● Input records

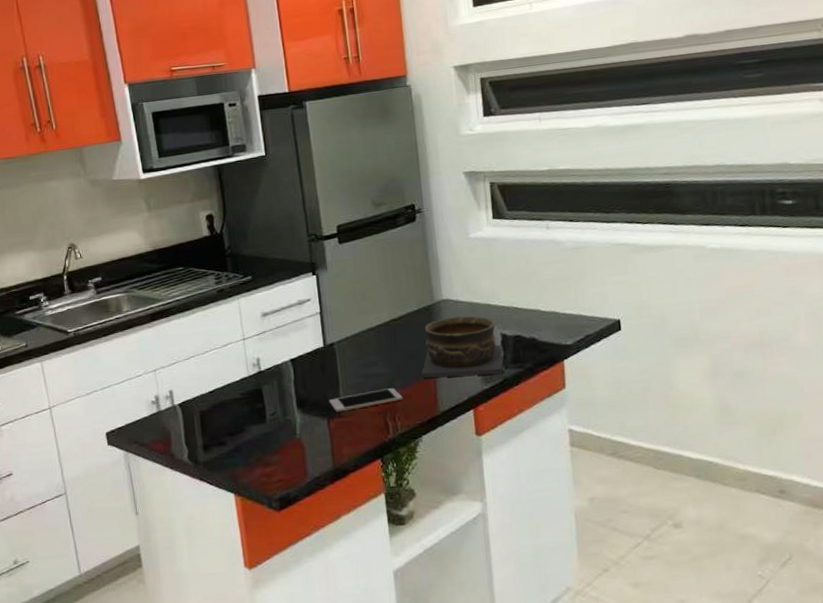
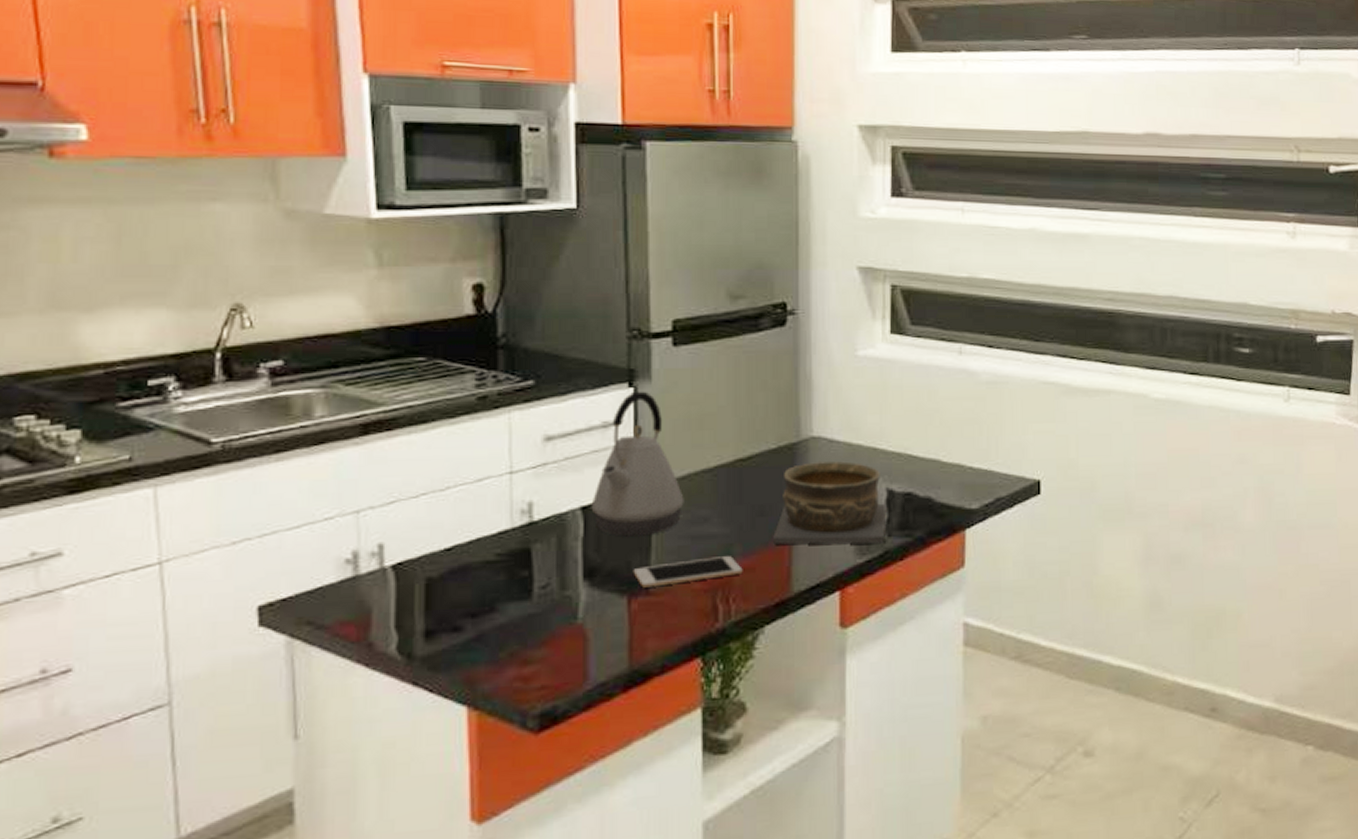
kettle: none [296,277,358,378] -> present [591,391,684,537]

==

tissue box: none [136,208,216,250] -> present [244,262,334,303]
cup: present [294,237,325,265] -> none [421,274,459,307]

==

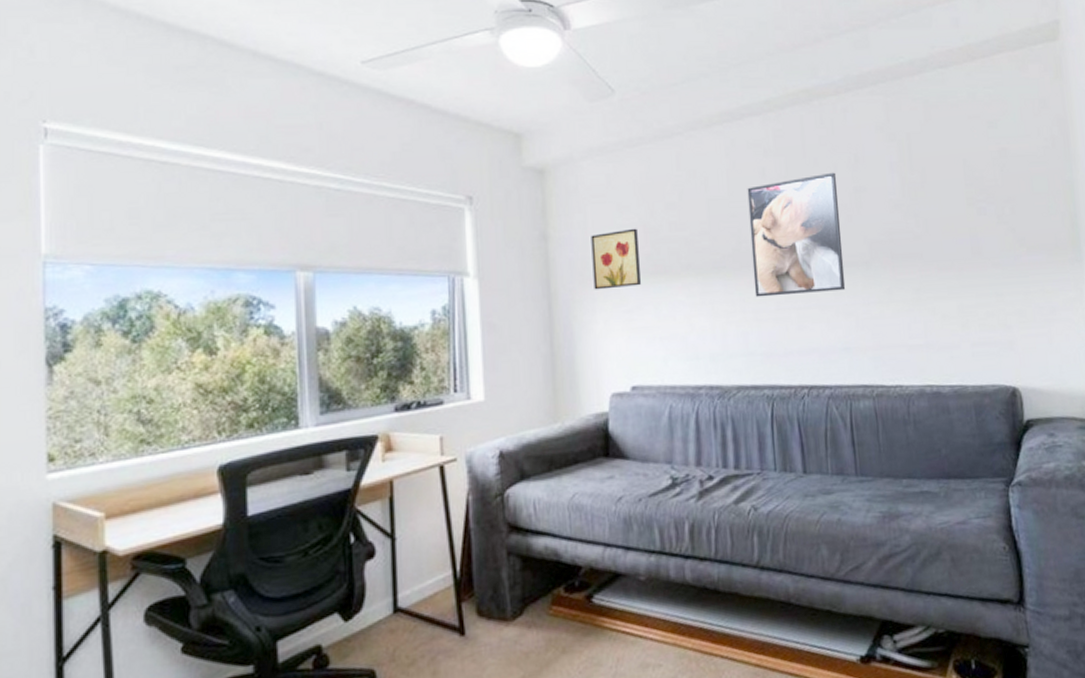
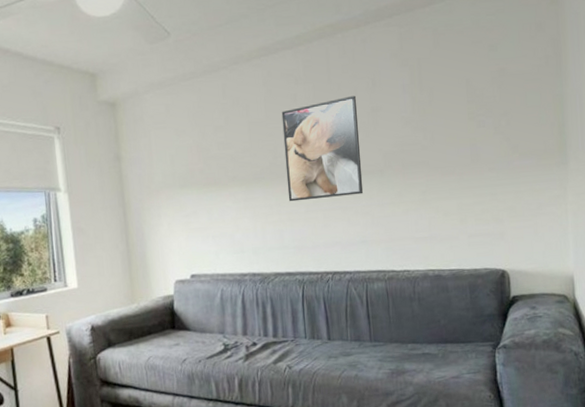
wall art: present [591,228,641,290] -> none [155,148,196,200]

● What this task involves
All lines above from the one with "tissue box: none" to the one with "cup: present [294,237,325,265]", inclusive, should be copied exactly, and no other lines.

● Answer for this exercise
tissue box: none [136,208,216,250] -> present [244,262,334,303]
cup: present [294,237,325,265] -> none [421,274,459,307]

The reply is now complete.